Es scheint sich die Meinung durchzusetzen, dass signifikantes Sparen nur mit erhöhter Technikkonzentration machbar ist. Einfaches Reduzieren geht nicht, das wäre ein Rückschritt. Doch wir können die Gesetze der Natur auch mit höchstem Aufwand nicht dazu überreden, einmal ein Auge zuzudrücken. Was Autos wie der Infiniti auf der einen Seite einsparen, kostet anderswie und anderswo, bis hin zur Entsorgung. Auch die Elektronik ist keine reine Abstraktion der Schaltkreise, sondern handfeste Ressourcen-Ware mit zweifelhaften Implikationen. Modernes Sparen ist meist nur ein Verschieben der Schwerpunkte dorthin, wo man es gerade nicht sieht. Wenn beim Elektroauto kein Rauch herauskommt, dann eben vermehrt beim Braunkohlekraftwerk. Und je mehr Windkraftwerke es gibt, desto mehr Bürger­initiativen gegen die Verschandelung der Landschaft entstehen. Als ich 2005 in London beim Life 8-Konzert war (eine von acht simultanen Veranstaltungen), wurden Programmhefte ausgegeben. Darin berichteten Stars, wie sie sich das neue Sparen vorstellen: Die Newcastle White Sox (der Originalname ist mir entfallen) schworen, dass sie ihre Teamdressen ab jetzt nur noch mit 30 Grad waschen würden. Und ein Starlet verkündete ganzseitig, dass sie in Zukunft nur noch mit einem speziell wassersparenden Brausekopf ­duschen würde. Da half auch der in Echtzeit eingespielte Al Gore nichts mehr.

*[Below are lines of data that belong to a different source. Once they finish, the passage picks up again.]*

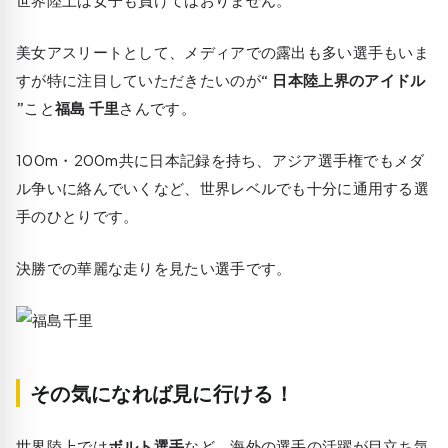
美女アスリートとして、メディアでの露出も多い選手もいま
すが特に注目していただきたいのが
“ 日本陸上界のアイドル
”
こと
福島 千里
さんです。
100m・200m共に日本記録を持ち、アジア選手権でもメダ
ル争いに絡んでいくなど、世界レベルでも十分に通用する選
手のひとりです。
決勝での華麗な走りを見たい選手です。
その気になれば見に行ける！
世界陸上では
ボルト選手
など、海外の選手の活躍が目立ち気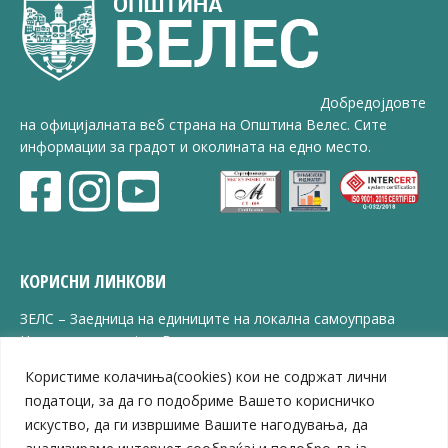
Добредојдовте
на официјалната веб страна на Општина Велес. Сите
информации за градот и околината на едно место.
КОРИСНИ ЛИНКОВИ
ЗЕЛС – Заедница на единиците на локална самоуправа
Центар за развој на Вардарски плански регион
Јавно комунално претпријатие „Дервен“
Користиме колачиња(cookies) кои не содржат лични
ЈПССО „Парк – спорт и паркинзи“
податоци, за да го подобриме Вашето корисничко
ЛБ „Гоце Делчев“
искуство, да ги извршиме Вашите нагодувања, да
ЛУ „Народен Музеј“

Wirklich nützen kann nur wirkliches Sparen. Wir wären ganz schön überrascht herauszufinden, was das eigentlich bedeutet und wie es wäre, auf den Pro-Kopf-Energieverbrauch von – bleiben wir gnädig – 1973 hinuntergedimmt zu werden. Doch jetzt ist Sparen Plus angesagt – in der 65.000-Euro-­Liga, samt Bose-Soundsystem, Spurverlassenswarner, Auffahrwarnsystem, Forest AirTM Klimaautomatik und Eco-Pedal.

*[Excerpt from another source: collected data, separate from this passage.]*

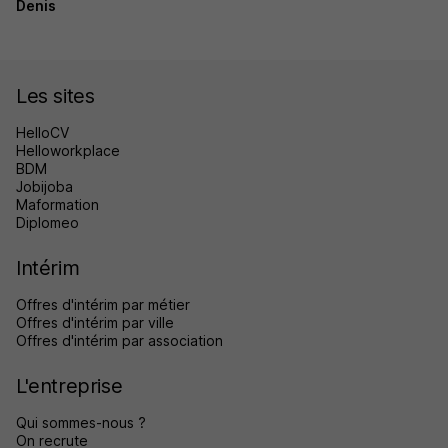
Denis
Les sites
HelloCV
Helloworkplace
BDM
Jobijoba
Maformation
Diplomeo
Intérim
Offres d'intérim par métier
Offres d'intérim par ville
Offres d'intérim par association
L'entreprise
Qui sommes-nous ?
On recrute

Der Fahrer wird nach dem Einsteigen fürsorglich an das sich seinerseits entgegensenkende Lenkrad herangeführt (Strom ist ja genug da), und sollte man (im Schnee) ein wenig ins Rutschen kommen, packt sofort der Gurt zu und strafft dich um zwei Kleidergrößen zusammen. Beim Lastwagenüberholen wirft sich die Scheibenwischautomatik mit Tormann-Reaktion in die Bresche gegen das Spritzwasser. Man bedient sich der elektronischen Abstandsregelung, was ein Autofahren jenseits des Autofahrens begründet, aber insofern modernisiert ist, als der Wagen in Kreisverkehren (wenn der Vordermann plötzlich um die Kurve abhandenkommt) nicht wild zu beschleunigen beginnt. Der Spurwarnmechanismus hingegen ist nur lästig, weil er jegliche überfahrene Mittellinie signalisiert, und muss händisch nach jedem Fahrtantritt deaktiviert werden, was wiederum eine ungeplante Gefahrenquelle birgt, als das Knöpfchen sich irgendwo links unten vor dem Knie befindet und man abgelenkt dort herumfummeln muss. Einfach den Assistenten beibelassen? Ich glaube, das könnte einen wesentlichen Schritt in Richtung Heiligsprechung darstellen.

Sonst aber: Grande Limousine, schönes gediegenes Interieur, hübsche Mäusekinos für den Energy flow, gezielt klassische Analoguhr, aber sehr nachdenkliches Sieben-Gang-Automatikgetriebe, dem man am besten durch Fahrstufe Sport beikommt, dann geht es auch in der Stadt hurtiger ­voran und hinten wird den Passagieren weniger schlecht.

Der ruhige V6 leistet 306 PS, der E-Motor legt seine 68 dazu, und wer sich von all dem Sparsamkeitsaufwand ringsum angespornt fühlt, kann die hundert Kilometer mit 7,5 Litern Verbrauch meistern.

Übrigens die Waldesluft (per Klima-Taste abrufbar): Sie wurde in der Blindverkostung einstimmig als Turnschuh ­erkannt.